NEWARK, N.J. — Four major professional sports leagues and the NCAA filed a court challenge to the state’s latest attempt to offer legal sports gambling on Monday, calling the effort “astounding,” ’’specious” and a “blatant violation” of an earlier court order.
The filing came three weeks after Republican Gov. Chris Christie issued a directive that would allow casinos and racetracks to offer sports wagering as long as it wasn’t state-regulated, an attempt to avoid conflicting with a 1992 federal law.
“Defendants’ latest arguments are nothing more than a blatant attempt to circumvent this Court’s injunction and the federal law that it prohibits defendants from violating,” the leagues wrote.
U.S. District Judge Michael Shipp, whose injunction sided with the leagues in upholding the federal ban last year, is expected to rule in Trenton by next week on the matter.
In the meantime, casinos and racetracks remain in limbo as they await a resolution. Monmouth Park officials have said they want to offer sports betting as soon as possible and have been making preparations for the last year.

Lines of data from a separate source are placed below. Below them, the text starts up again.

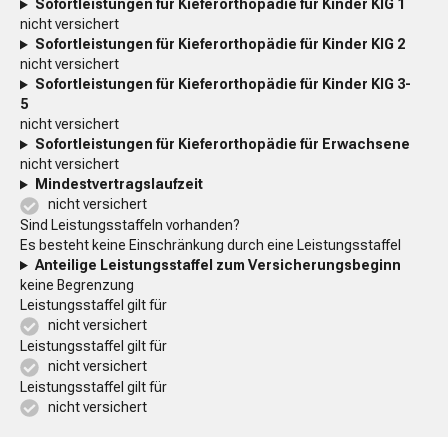
Sofortleistungen für Kieferorthopädie für Kinder KIG 1
nicht versichert
Sofortleistungen für Kieferorthopädie für Kinder KIG 2
nicht versichert
Sofortleistungen für Kieferorthopädie für Kinder KIG 3-
5
nicht versichert
Sofortleistungen für Kieferorthopädie für Erwachsene
nicht versichert
Mindestvertragslaufzeit
nicht versichert
Sind Leistungsstaffeln vorhanden?
Es besteht keine Einschränkung durch eine Leistungsstaffel
Anteilige Leistungsstaffel zum Versicherungsbeginn
keine Begrenzung
Leistungsstaffel gilt für
nicht versichert
Leistungsstaffel gilt für
nicht versichert
Leistungsstaffel gilt für
nicht versichert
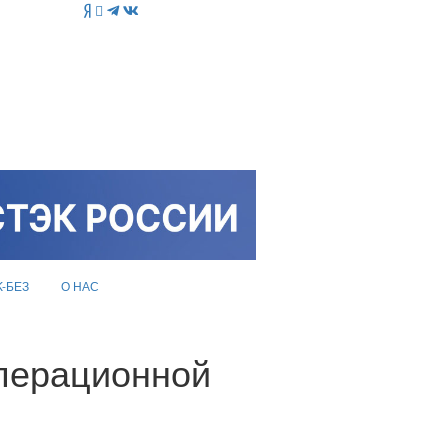
K-БЕЗ
О НАС
операционной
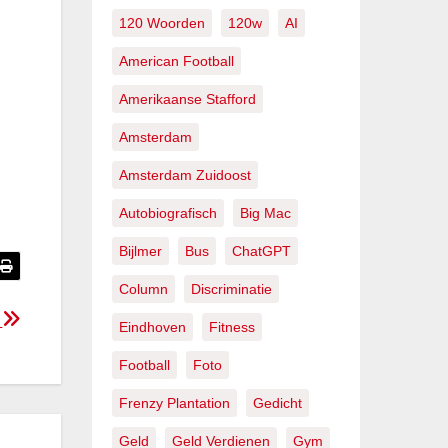
120 Woorden
120w
AI
American Football
Amerikaanse Stafford
Amsterdam
Amsterdam Zuidoost
Autobiografisch
Big Mac
Bijlmer
Bus
ChatGPT
Column
Discriminatie
n
Eindhoven
Fitness
Football
Foto
Frenzy Plantation
Gedicht
Geld
Geld Verdienen
Gym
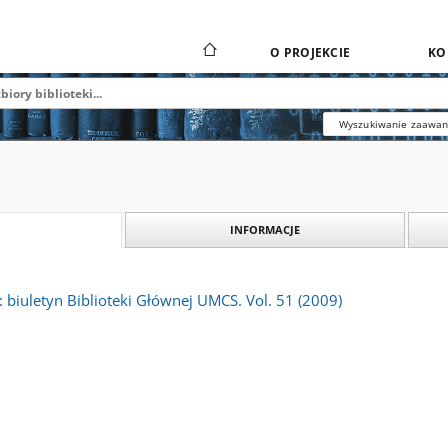
O PROJEKCIE
KO
Wyszukiwanie zaawa
INFORMACJE
 : biuletyn Biblioteki Głównej UMCS. Vol. 51 (2009)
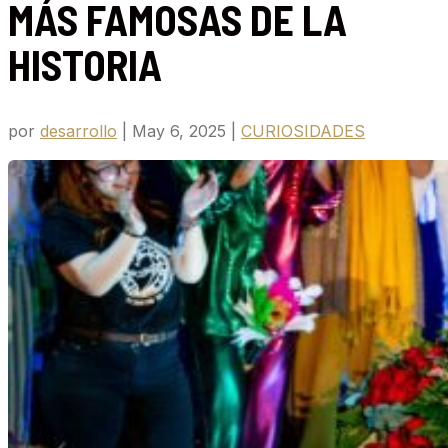
MÁS FAMOSAS DE LA
HISTORIA
por
desarrollo
|
May 6, 2025
|
CURIOSIDADES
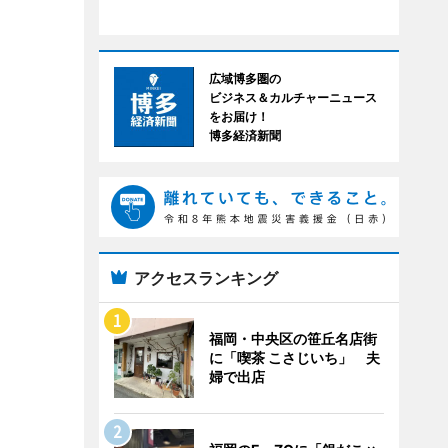
広域博多圏の
ビジネス＆カルチャーニュース
をお届け！
博多経済新聞
アクセスランキング
福岡・中央区の笹丘名店街
に「喫茶 こさじいち」 夫
婦で出店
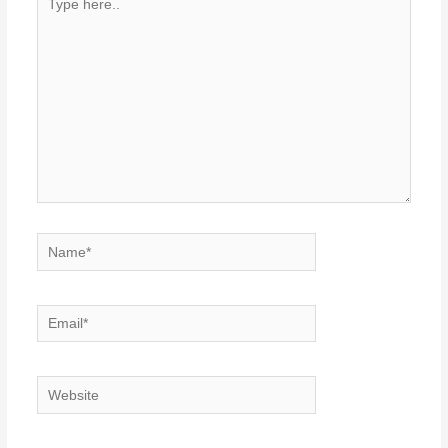
here..
Name*
Email*
Website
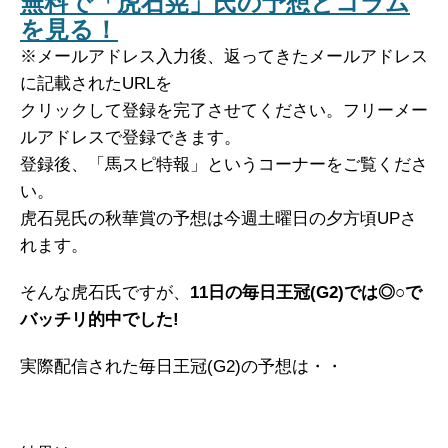
無料で「虎石晃」氏の予想とコラム
を見る！
※メールアドレス入力後、返ってきたメールアドレス
に記載されたURLを
クリックして登録を完了させてください。フリーメー
ルアドレスで登録できます。
登録後、「馬スピ特報」というコーナーをご覧くださ
い。
虎石晃氏の秋華賞の予想は今週土曜日の夕方頃UPさ
れます。
そんな虎石氏ですが、
11日の毎日王冠(G2)では◎○で
バッチリ的中でした!
実際配信された毎日王冠(G2)の予想は・・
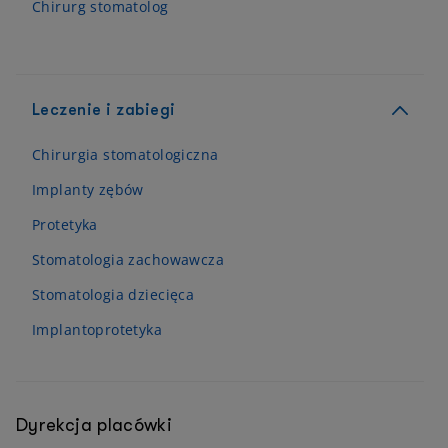
Chirurg stomatolog
Leczenie i zabiegi
Chirurgia stomatologiczna
Implanty zębów
Protetyka
Stomatologia zachowawcza
Stomatologia dziecięca
Implantoprotetyka
Dyrekcja placówki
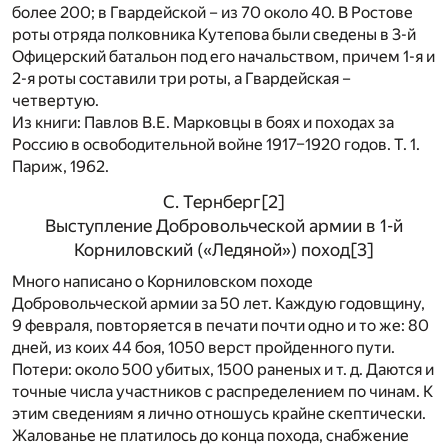
более 200; в Гвардейской – из 70 около 40. В Ростове
роты отряда полковника Кутепова были сведены в 3-й
Офицерский батальон под его начальством, причем 1-я и
2-я роты составили три роты, а Гвардейская –
четвертую.
Из книги: Павлов В.Е. Марковцы в боях и походах за
Россию в освободительной войне 1917–1920 годов. Т. 1.
Париж, 1962.
С. Тернберг
[2]
Выступление Добровольческой армии в 1-й
Корниловский («Ледяной») поход
[3]
Много написано о Корниловском походе
Добровольческой армии за 50 лет. Каждую годовщину,
9 февраля, повторяется в печати почти одно и то же: 80
дней, из коих 44 боя, 1050 верст пройденного пути.
Потери: около 500 убитых, 1500 раненых и т. д. Даются и
точные числа участников с распределением по чинам. К
этим сведениям я лично отношусь крайне скептически.
Жалованье не платилось до конца похода, снабжение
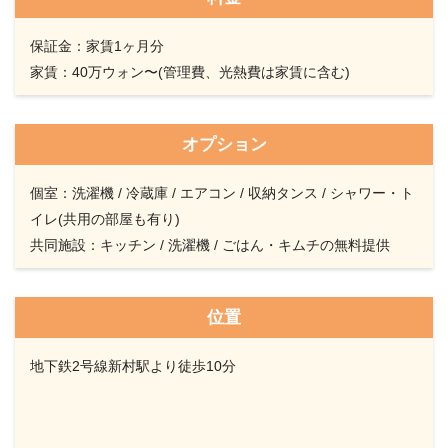
保証金：家賃1ヶ月分
家賃：40万ウォン〜(管理費、光熱費は家賃に含む)
オプション
個室：洗濯機 / 冷蔵庫 / エアコン / 収納タンス / シャワー・ト
イレ(共用の部屋も有り)
共同施設：キッチン / 洗濯機 / ごはん・キムチの無料提供
位置
地下鉄2号線新村駅より徒歩10分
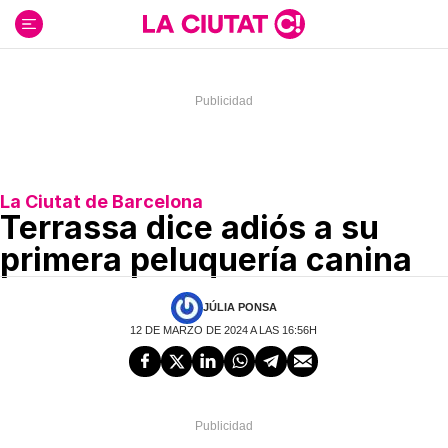
Ir
al
contenido
La Ciutat de Barcelona
Terrassa dice adiós a su
primera peluquería canina
JÚLIA PONSA
12 DE MARZO DE 2024 A LAS 16:56H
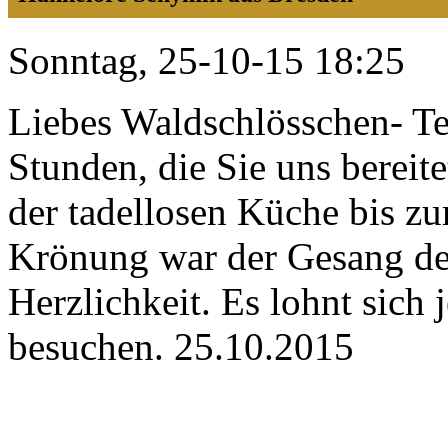
Sonntag, 25-10-15 18:25
Liebes Waldschlösschen- Te
Stunden, die Sie uns bereite
der tadellosen Küche bis zu
Krönung war der Gesang der
Herzlichkeit. Es lohnt sich j
besuchen. 25.10.2015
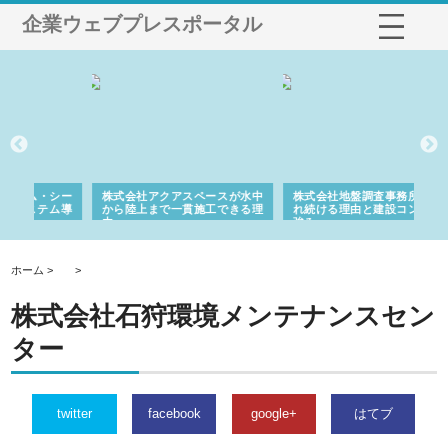
企業ウェブプレスポータル
シー
株式会社アクアスペースが水中
株式会社地盤調査事務所が選ば
株
ム導
から陸上まで一貫施工できる理
れ続ける理由と建設コンサルの
ス
由
強み
ホーム >
>
株式会社石狩環境メンテナンスセン
ター
twitter
facebook
google+
はてブ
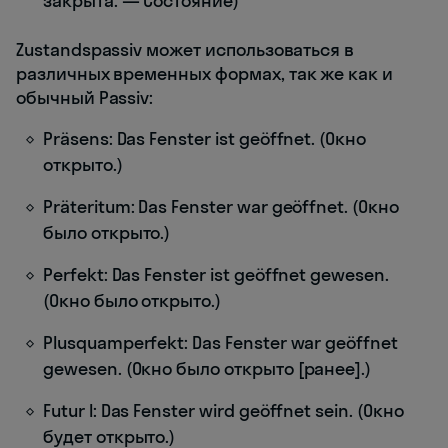
закрыта. — Состояние)
Zustandspassiv может использоваться в
различных временных формах, так же как и
обычный Passiv:
Präsens: Das Fenster ist geöffnet. (Окно
открыто.)
Präteritum: Das Fenster war geöffnet. (Окно
было открыто.)
Perfekt: Das Fenster ist geöffnet gewesen.
(Окно было открыто.)
Plusquamperfekt: Das Fenster war geöffnet
gewesen. (Окно было открыто [ранее].)
Futur I: Das Fenster wird geöffnet sein. (Окно
будет открыто.)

New Jersey voters overwhelmingly endorsed legal sports betting through a nonbinding referendum in 2011, and the Legislature passed a sports wagering law that was signed by Christie in 2012.
In August of that year, the NFL, the NBA, the NHL, Major League Baseball and the NCAA sued Christie to stop sports gambling, citing the 1992 Professional and Amateur Sports Protection Act, which bans sports gambling in all but Nevada and three other states that had offered sports pools but not individual game betting.
Christie nevertheless this month announced a directive that sports betting at casinos and racetracks was no longer illegal in the state.
The leagues, in their filing on Monday, said that the law passed by New Jersey’s Legislature explicitly saw sports gambling being a state-regulated industry, which would be a violation of the 1992 act. They also argued that since casinos and racetracks are heavily regulated by the state, offering sports wagering there would amount to having it regulated by the state as well.
A spokesman for the state attorney general’s office declined to comment Monday. A spokesman for Christie didn’t respond to email requests for comment on the filing.